Para fim de Direito, o Gerente do GRPU-AM, João Ricardo de Melo e Lima esclarece, que a Inscrição de Ocupação requerida pela Lajes, na forma do Decreto-Lei 1.561, de 13 de julho de 1977, “é instrumento de caráter precário, revogável a qualquer momento pela Administração, não ensejando o reconhecimento de quaisquer direitos sobre o terreno ou o pagamento de indenização por benfeitorias realizadas, mas que possibilita à União controle da utilização do seu patrimônio e a auferição de renda por essa utilização, em obediência ao mandamento legal que veda, salvo autorização em lei, a ocupação gratuita de terrenos da União”.

O Decreto-Lei mencionado acima, em seu Art. 20, parágrafo 2o é categórico quanto à defesa do interesse público, tratando-se em particular da salvaguarda do Encontro das Águas e dos Sítios Peleontológicos das Lajes, onde se pretende construir o complexo portuário: “a inscrição será mantida enquanto não contrariar o interesse público, podendo a União proceder ao seu cancelamento em qualquer tempo e reintegrar-se na posse do terreno após o decurso do prazo de 90 (noventa) dias da notificação administrativa que para esse fim expedir em cada caso”.

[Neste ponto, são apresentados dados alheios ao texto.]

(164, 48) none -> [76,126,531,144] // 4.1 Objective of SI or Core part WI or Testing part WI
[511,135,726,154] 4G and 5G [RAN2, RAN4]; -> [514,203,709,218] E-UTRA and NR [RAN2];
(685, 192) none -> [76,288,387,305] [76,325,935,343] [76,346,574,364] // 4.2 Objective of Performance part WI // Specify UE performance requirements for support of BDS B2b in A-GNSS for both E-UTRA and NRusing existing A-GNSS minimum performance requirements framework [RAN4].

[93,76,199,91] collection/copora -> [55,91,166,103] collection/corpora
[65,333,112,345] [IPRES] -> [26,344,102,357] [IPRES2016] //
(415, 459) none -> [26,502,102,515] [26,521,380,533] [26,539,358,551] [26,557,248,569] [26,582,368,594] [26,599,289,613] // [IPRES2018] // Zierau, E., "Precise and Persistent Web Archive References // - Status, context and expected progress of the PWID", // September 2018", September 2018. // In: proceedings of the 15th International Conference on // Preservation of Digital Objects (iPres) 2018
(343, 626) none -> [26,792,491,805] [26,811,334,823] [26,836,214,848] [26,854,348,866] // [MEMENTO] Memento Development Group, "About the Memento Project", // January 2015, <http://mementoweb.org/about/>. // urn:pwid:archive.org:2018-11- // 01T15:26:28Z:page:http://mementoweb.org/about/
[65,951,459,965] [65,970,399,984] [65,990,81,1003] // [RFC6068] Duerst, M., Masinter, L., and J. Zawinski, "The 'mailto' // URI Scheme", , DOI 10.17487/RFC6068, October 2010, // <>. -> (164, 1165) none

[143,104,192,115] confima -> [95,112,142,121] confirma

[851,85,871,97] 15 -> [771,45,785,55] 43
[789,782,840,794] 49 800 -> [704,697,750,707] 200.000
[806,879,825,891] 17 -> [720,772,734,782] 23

Ademais, conclui o Gerente do GRPU no Amazonas, que “a efetiva implantação do

Projeto do Porto das Lajes depende da anuência de vários outros órgãos, dentre eles, e principalmente, do órgão competente em matéria ambiental [...]”. Nesse caso específico, o próprio Ministério Público Federal do Amazonas já questiona a competência do IPAAM em legislar sobre o licenciamento do Porto das Lajes, considerando o Amazonas como Rio Federal, estando de acordo também com o parecer técnico aqui apresentado de responsabilidade da Gerência Regional do Patrimônio da União no Amazonas.

Portanto, compete ao IBAMA o ofício de fazê-lo em defesa do interesse público, garantindo a presente e futura geração a beleza e a vitalidade dos recursos naturais do nosso magnífico Encontro das Águas e todo paisagismo o cerca.